As people age, their mental capacity usually decreases. While this may cause minor inconveniences with regard to misplacing items, etc., decreased mental capacity becomes more of an issue when the individual must make important decisions regarding his or her future health care and financial needs. Added to that is the circumstance in which a person may be totally incapacitated by illness or injury and cannot make decisions regarding continued life support and other health care needs. This is why Ohio, like many other states, allows people to choose a durable power of attorney for health care to help make important decisions regarding health care, life support and intervention, and more.
What is a durable power of attorney for health care?

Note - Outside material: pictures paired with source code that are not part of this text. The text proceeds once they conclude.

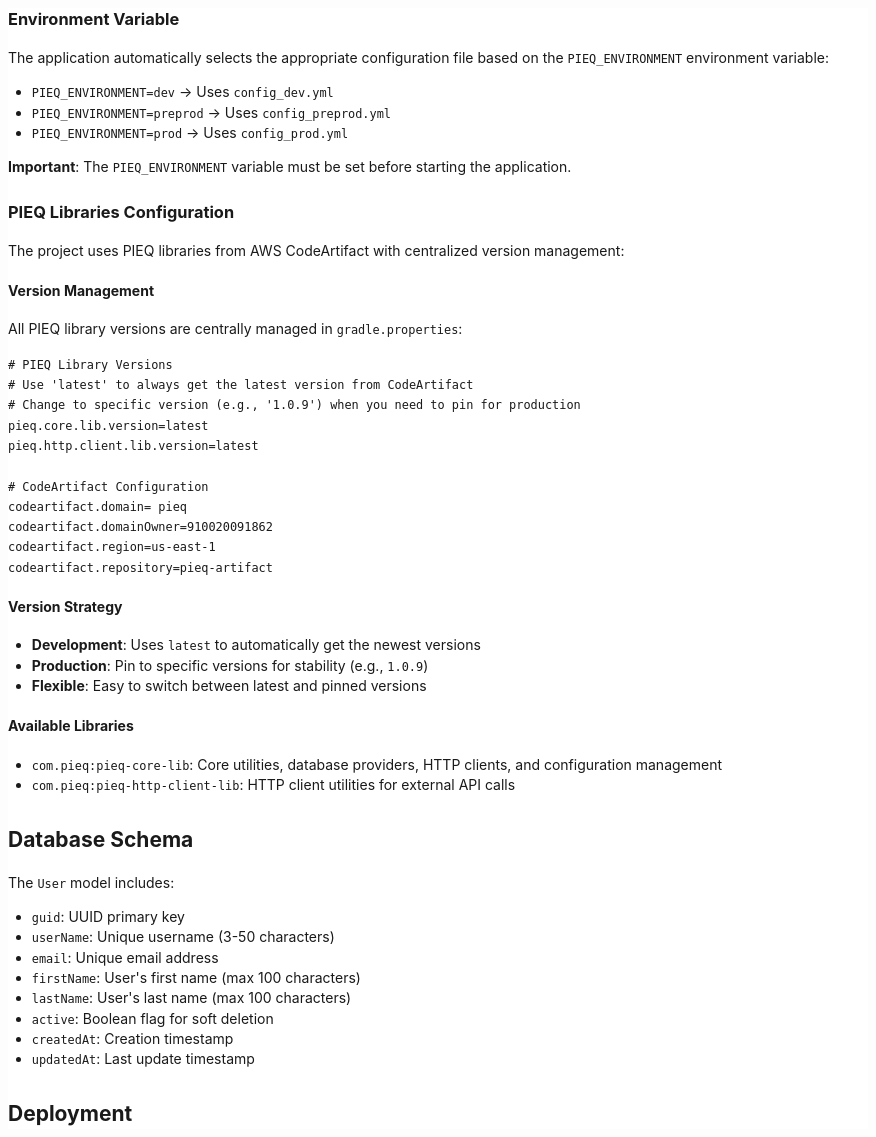 ### Environment Variable
The application automatically selects the appropriate configuration file based on the `PIEQ_ENVIRONMENT` environment variable:
- `PIEQ_ENVIRONMENT=dev` → Uses `config_dev.yml`
- `PIEQ_ENVIRONMENT=preprod` → Uses `config_preprod.yml`
- `PIEQ_ENVIRONMENT=prod` → Uses `config_prod.yml`

**Important**: The `PIEQ_ENVIRONMENT` variable must be set before starting the application.

### PIEQ Libraries Configuration
The project uses PIEQ libraries from AWS CodeArtifact with centralized version management:

#### Version Management
All PIEQ library versions are centrally managed in `gradle.properties`:

```properties
# PIEQ Library Versions
# Use 'latest' to always get the latest version from CodeArtifact
# Change to specific version (e.g., '1.0.9') when you need to pin for production
pieq.core.lib.version=latest
pieq.http.client.lib.version=latest

# CodeArtifact Configuration
codeartifact.domain= pieq
codeartifact.domainOwner=910020091862
codeartifact.region=us-east-1
codeartifact.repository=pieq-artifact
```

#### Version Strategy
- **Development**: Uses `latest` to automatically get the newest versions
- **Production**: Pin to specific versions for stability (e.g., `1.0.9`)
- **Flexible**: Easy to switch between latest and pinned versions

#### Available Libraries
- `com.pieq:pieq-core-lib`: Core utilities, database providers, HTTP clients, and configuration management
- `com.pieq:pieq-http-client-lib`: HTTP client utilities for external API calls

## Database Schema

The `User` model includes:
- `guid`: UUID primary key
- `userName`: Unique username (3-50 characters)
- `email`: Unique email address
- `firstName`: User's first name (max 100 characters)
- `lastName`: User's last name (max 100 characters)
- `active`: Boolean flag for soft deletion
- `createdAt`: Creation timestamp
- `updatedAt`: Last update timestamp

## Deployment
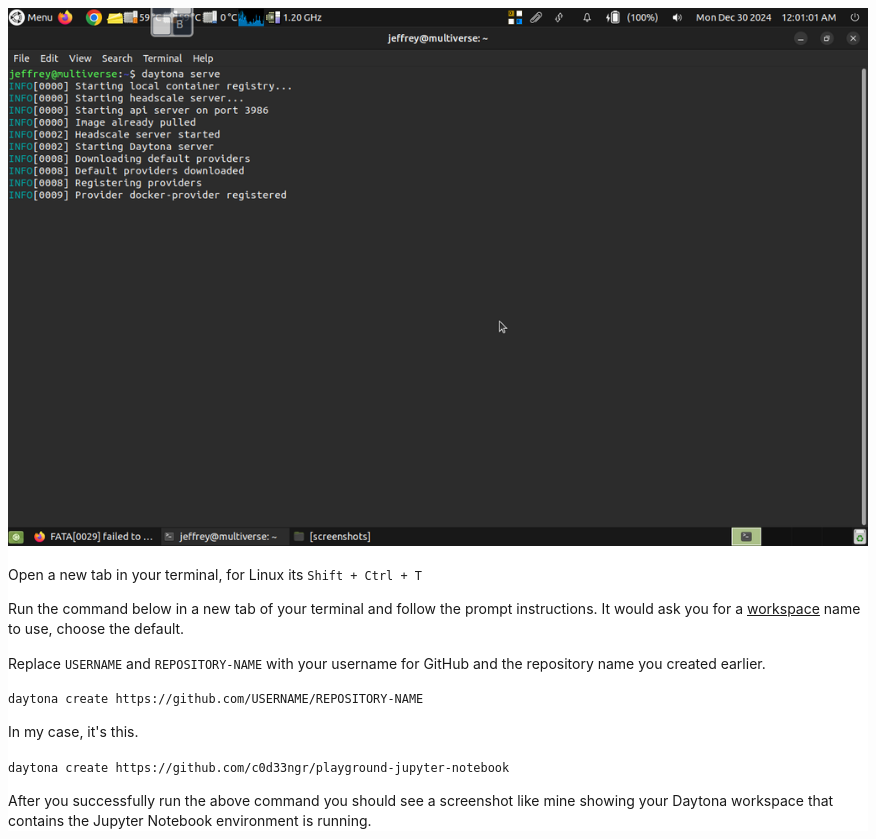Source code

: ![screenshot of my daytona running the server in foreground](assets/20241226_how_to_use_and_run_jupyter_notebook_in_daytona_img_2.png)

Open a new tab in your terminal, for Linux its `Shift + Ctrl + T`

Run the command below in a new tab of your terminal and follow the prompt instructions. It would ask you for a [workspace](/definitions/20240819_definition_daytona%20workspace.md) name to use, choose the default.

Replace `USERNAME` and `REPOSITORY-NAME` with your username for GitHub and the repository name you created earlier.

```bash
daytona create https://github.com/USERNAME/REPOSITORY-NAME
```

In my case, it's this.

```bash
daytona create https://github.com/c0d33ngr/playground-jupyter-notebook
```

After you successfully run the above command you should see a screenshot like mine showing your Daytona workspace that contains the Jupyter Notebook environment is running.
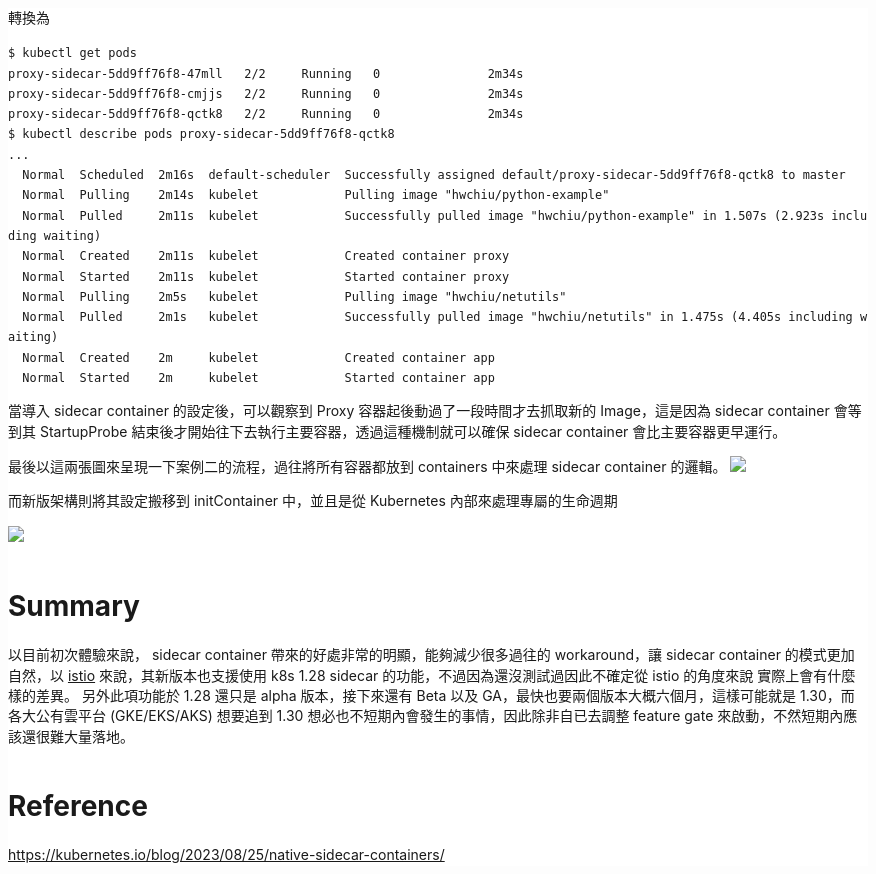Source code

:
轉換為

```bash=
$ kubectl get pods
proxy-sidecar-5dd9ff76f8-47mll   2/2     Running   0               2m34s
proxy-sidecar-5dd9ff76f8-cmjjs   2/2     Running   0               2m34s
proxy-sidecar-5dd9ff76f8-qctk8   2/2     Running   0               2m34s
$ kubectl describe pods proxy-sidecar-5dd9ff76f8-qctk8
...
  Normal  Scheduled  2m16s  default-scheduler  Successfully assigned default/proxy-sidecar-5dd9ff76f8-qctk8 to master
  Normal  Pulling    2m14s  kubelet            Pulling image "hwchiu/python-example"
  Normal  Pulled     2m11s  kubelet            Successfully pulled image "hwchiu/python-example" in 1.507s (2.923s including waiting)
  Normal  Created    2m11s  kubelet            Created container proxy
  Normal  Started    2m11s  kubelet            Started container proxy
  Normal  Pulling    2m5s   kubelet            Pulling image "hwchiu/netutils"
  Normal  Pulled     2m1s   kubelet            Successfully pulled image "hwchiu/netutils" in 1.475s (4.405s including waiting)
  Normal  Created    2m     kubelet            Created container app
  Normal  Started    2m     kubelet            Started container app
```

當導入 sidecar container 的設定後，可以觀察到 Proxy 容器起後動過了一段時間才去抓取新的 Image，這是因為 sidecar container 會等到其 StartupProbe 結束後才開始往下去執行主要容器，透過這種機制就可以確保 sidecar container 會比主要容器更早運行。

最後以這兩張圖來呈現一下案例二的流程，過往將所有容器都放到 containers 中來處理 sidecar container 的邏輯。
![](https://hackmd.io/_uploads/H1NslhSxp.png)

而新版架構則將其設定搬移到 initContainer 中，並且是從 Kubernetes 內部來處理專屬的生命週期

![](https://hackmd.io/_uploads/Sk3senHea.png)


# Summary

以目前初次體驗來說， sidecar container 帶來的好處非常的明顯，能夠減少很多過往的 workaround，讓 sidecar container 的模式更加自然，以 [istio](https://istio.io/latest/blog/2023/native-sidecars/) 來說，其新版本也支援使用 k8s 1.28 sidecar 的功能，不過因為還沒測試過因此不確定從 istio 的角度來說
實際上會有什麼樣的差異。
另外此項功能於 1.28 還只是 alpha 版本，接下來還有 Beta 以及 GA，最快也要兩個版本大概六個月，這樣可能就是 1.30，而各大公有雲平台 (GKE/EKS/AKS) 想要追到 1.30 想必也不短期內會發生的事情，因此除非自已去調整 feature gate 來啟動，不然短期內應該還很難大量落地。

# Reference
https://kubernetes.io/blog/2023/08/25/native-sidecar-containers/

While Ohio’s statutory durable power of attorney does not authorize another party to make health care-related decisions on behalf of another, the state has what is called a durable power of attorney for health care. The document gives a trusted individual the authority to make decisions regarding medical procedures, treatment and intervention, prolonging the life support process and giving informed consent, among others.
To create a durable power of attorney for health care, the principal (i.e., the one giving decision-making rights to another) must be an adult of sound mind at the time, and the document must be signed and dated in the presence of two adult witnesses and/or notarized. The document will not expire unless the principal specified an expiration date and may be revoked at any time for any reason. In addition, the durable power of attorney for health care takes precedence over other instruments.

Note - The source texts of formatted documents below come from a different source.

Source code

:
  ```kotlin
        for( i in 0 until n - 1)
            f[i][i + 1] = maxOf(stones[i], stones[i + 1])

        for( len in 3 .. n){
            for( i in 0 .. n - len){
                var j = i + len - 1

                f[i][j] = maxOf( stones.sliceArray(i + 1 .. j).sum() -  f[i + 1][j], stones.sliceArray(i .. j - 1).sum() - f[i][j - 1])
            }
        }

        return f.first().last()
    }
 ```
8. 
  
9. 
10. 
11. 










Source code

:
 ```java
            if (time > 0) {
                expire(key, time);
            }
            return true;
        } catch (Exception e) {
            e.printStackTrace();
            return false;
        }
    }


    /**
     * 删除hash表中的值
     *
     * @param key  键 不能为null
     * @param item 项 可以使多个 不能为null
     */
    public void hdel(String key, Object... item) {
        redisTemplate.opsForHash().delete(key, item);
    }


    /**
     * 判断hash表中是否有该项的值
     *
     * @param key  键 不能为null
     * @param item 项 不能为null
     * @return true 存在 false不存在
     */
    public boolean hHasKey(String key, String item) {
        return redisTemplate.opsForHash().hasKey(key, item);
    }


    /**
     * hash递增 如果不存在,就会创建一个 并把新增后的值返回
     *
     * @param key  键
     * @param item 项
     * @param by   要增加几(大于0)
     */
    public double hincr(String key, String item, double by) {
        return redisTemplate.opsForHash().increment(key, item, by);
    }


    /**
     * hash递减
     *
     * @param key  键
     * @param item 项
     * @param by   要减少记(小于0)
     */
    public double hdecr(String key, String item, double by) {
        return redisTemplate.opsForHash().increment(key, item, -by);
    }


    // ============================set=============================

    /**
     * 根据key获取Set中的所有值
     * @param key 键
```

Importance of durable power of attorney for health care
No one knows what the future will bring. Someone can suffer a stroke, get in a serious accident or in myriad other ways suffer complete mental incapacity or unconsciousness. Having a durable power of attorney for health care is important in order to secure a trusted individual to make potentially life-altering decisions for another. Otherwise, the principal’s wishes may never be known. Anyone interested in creating such an instrument should discuss the matter with an experienced estate planning attorney.